Automation meets autonomy
Andreas Huhmann
Position: Strategy Consultant
- Department: C+N Strategy
- Company: HARTING Stiftung & Co. KG
Dr. Stephan Middelkamp
Position: General Manager Quality & Technologies
- Department: SSU QT
- Company: HARTING Stiftung & Co. KG
Over decades, automation has featured as one of the cornerstones of industrial production. The success factors of classic automation are as follows: rule-based processes, rigid structures, field buses, PLC‑logic and precisely pre-programmed reactions – thereby enabling deterministic optimisation of the processes. When it comes to the future, this idea falls somewhat short. Because automation does not stand still – far more, it changes fundamentally.
The core of the debate is not whether automation is still up to date. Quite to the opposite: Automation is timeless – but rethinking its design is now topping the agenda. Modern production systems face challenges that can no longer be mastered by fixed and rigid processes alone. Autonomous functions, situational learning and adaptive decisions will shape and determine what is needed in the future. In this way, autonomy is becoming the decisive component of automation driving its extension forward.
Automation meeting autonomy
The integration of autonomous principles into traditional industrial processes calls for change on several levels. Rule-based principles – a basic requirement of industrial control – must be combined with technologies that are capable of making situational decisions. Digitalisation is making powerful inroads into automation: AI‑processes, data rooms, semantic models and digital twins form the foundation for systems that no longer just react, but act.
Research impulses – such as the architecture model developed by DFKI (German Reasearch Center for Artificial Intelligence) for future automation systems – demonstrate how autonomous software agents and digital images will be able to interact. This makes it clearly evident that in future, automation must be understood less as a rigid construct and more as a living interaction between data, decision-making systems and flexible modules.
Autonomy is not replacing conventional automation – but is far more its logical development.
The All Electric Society as a systemic framework
The All Electric Society forms the system that is viewed holistically within the context of sustainability. Electrification, digitalisation and automation are converging to form an integrated overall system. Energy, mobility, industrial value creation – the need for autonomous, data-driven systems is emerging everywhere. Consequently, automation is becoming cross-sectoral, networked and software-driven.
The digital twin will represent a central element, as it enables assets to be digitally mapped across their entire life cycle – and therefore to be automated and managed autonomously. In future, this will also involve components that were previously assigned a purely passive role. Connectors, for example, can draw on concepts such as HARTING's
Connecting you to the
Why the chess automaton from the 18th century is relevant
The discussion about autonomy in industrial automation leads surprisingly precisely to one historical example: the chess automaton from 1769 (known as The Mechanical Turk, or The Automaton Chess Player).
Automation has always been an attempt to build something that acts independently. The original developer of the chess machine also followed exactly this dream of mankind. His goal: A system that can react situationally to moves that cannot be predicted.

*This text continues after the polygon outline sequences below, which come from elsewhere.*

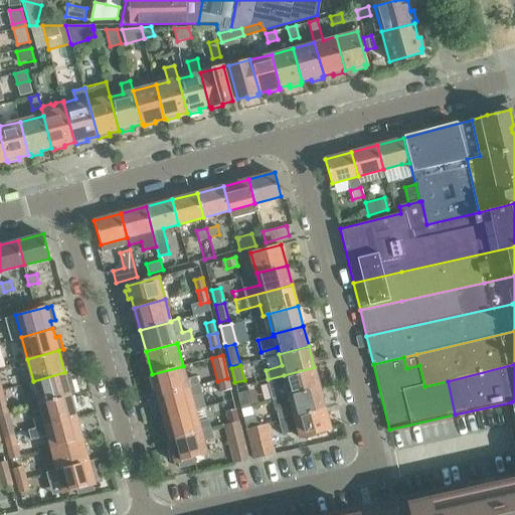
[(183,366),(152,374),(158,396),(189,388),(199,386),(196,376),(186,379),(183,366)]
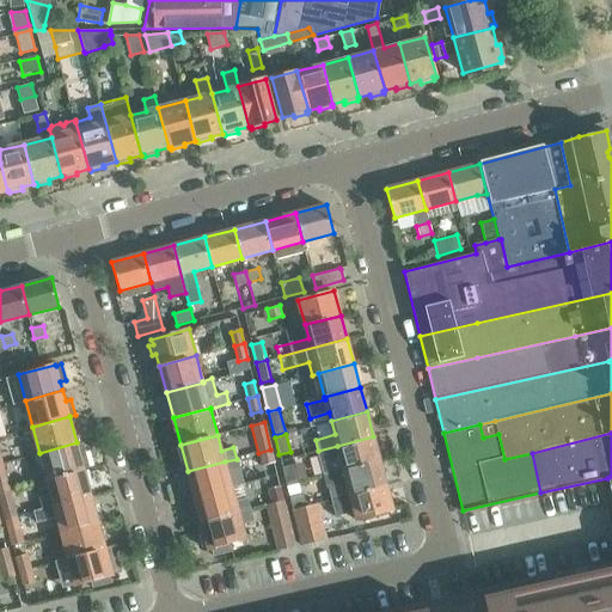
[(325,475),(380,460),(373,436),(337,446),(318,451),(325,475)]
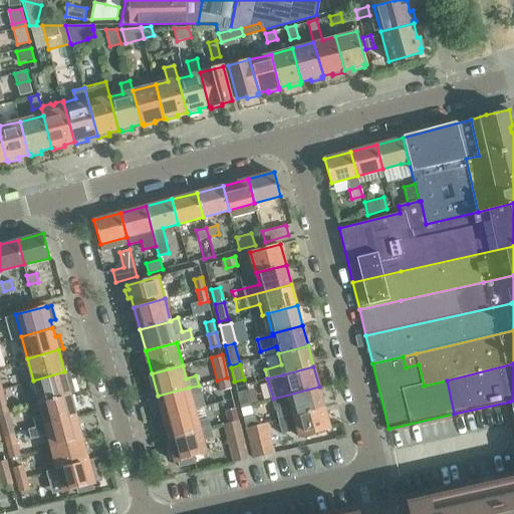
[(64,371),(33,380),(39,403),(70,394),(74,392),(71,378),(67,379),(64,371)]
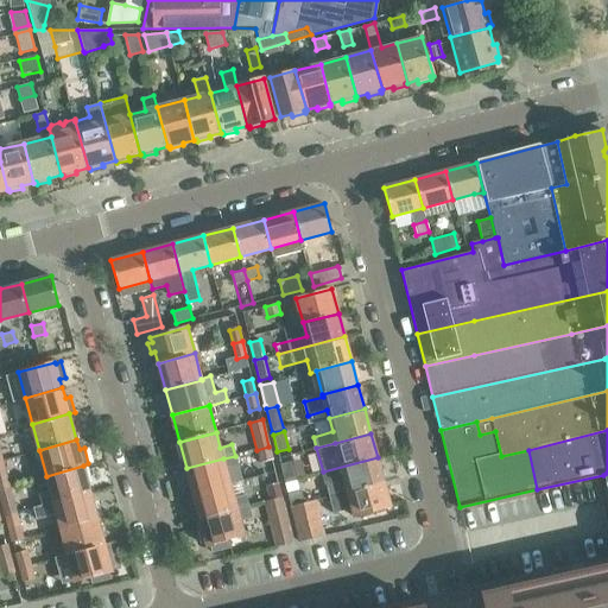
[(271,461),(272,460),(268,447),(257,450),(260,463),(261,462),(264,474),(274,472),(271,461)]
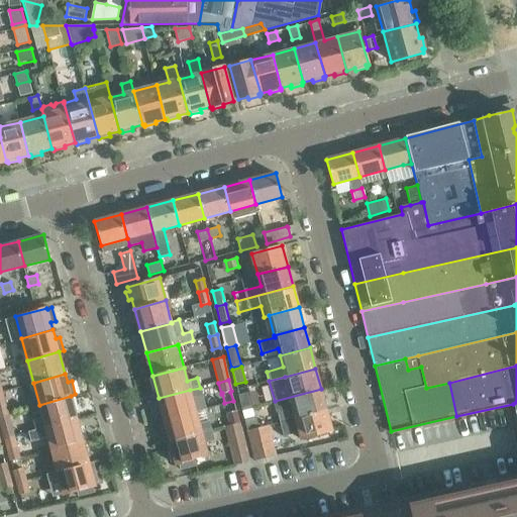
[(159,398),(165,419),(196,411),(205,409),(200,388),(190,390),(159,398)]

What was not mechanically possible back then is now possible thanks to AI and digitalisation in networked architecture models. And the parallel lies precisely therein:
Autonomy is created by introducing intelligence into architectures – previously in the form of human input and presence, today in the form of artificial intelligence.
This makes a centuries-old idea tangible: Automation is no longer just about following rules, but about understanding context, learning and making decisions. Autonomy is therefore not a move away from automation, but represents its logical next step.
Consequently, automation is becoming the basic technology of an electrified, digitalised and sustainable future. While it remains indispensable, further thinking is called for. It is not the past of automation that determines its significance, but its ability to continuously renew itself. This issue of tec.news describes precisely this transformation: How automation is emerging from the rigid logic of the past and evolving into the dynamic, intelligent and autonomous foundation of the All Electric Society.
The Automaton Chess Player of the year 1769: Vision instead of a scam
Today, the Automaton Chess Player of 1769 is often regarded as a technical trick or even a deception or scam of sorts. But this view distorts what was really the issue back then: It was one of the earliest serious attempts to develop an autonomous automaton.
The designer wanted to create a system that
acts independently,
reacts to situational moves and
makes flexible, intelligent decisions.
In this way the chess machine picked up on an idea that we encounter again today: Automation needs intelligence if it is to extend beyond rigid processes. What could not be realised mechanically was compensated for internally by human intelligence – a principle that can be translated surprisingly accurately into today's AI‑architectures.
Today, we no longer have to put a human being into an automated machine. Electrification, digitalisation and AI make it possible to implement autonomous functions artificially – which shows just how visionary the approach of 1769 really was.
Connectivity Instance Shell (CIS)
The Connectivity Instance Shell (CIS) turns conventional connectors into digital, condition-based assets. It supplements the static type‑AAS with real utilisation and load data, by way of integrated sensors for example. This means that connectors can be integrated into digital‑Twin concepts and support autonomous, transparent and more robust automation architectures.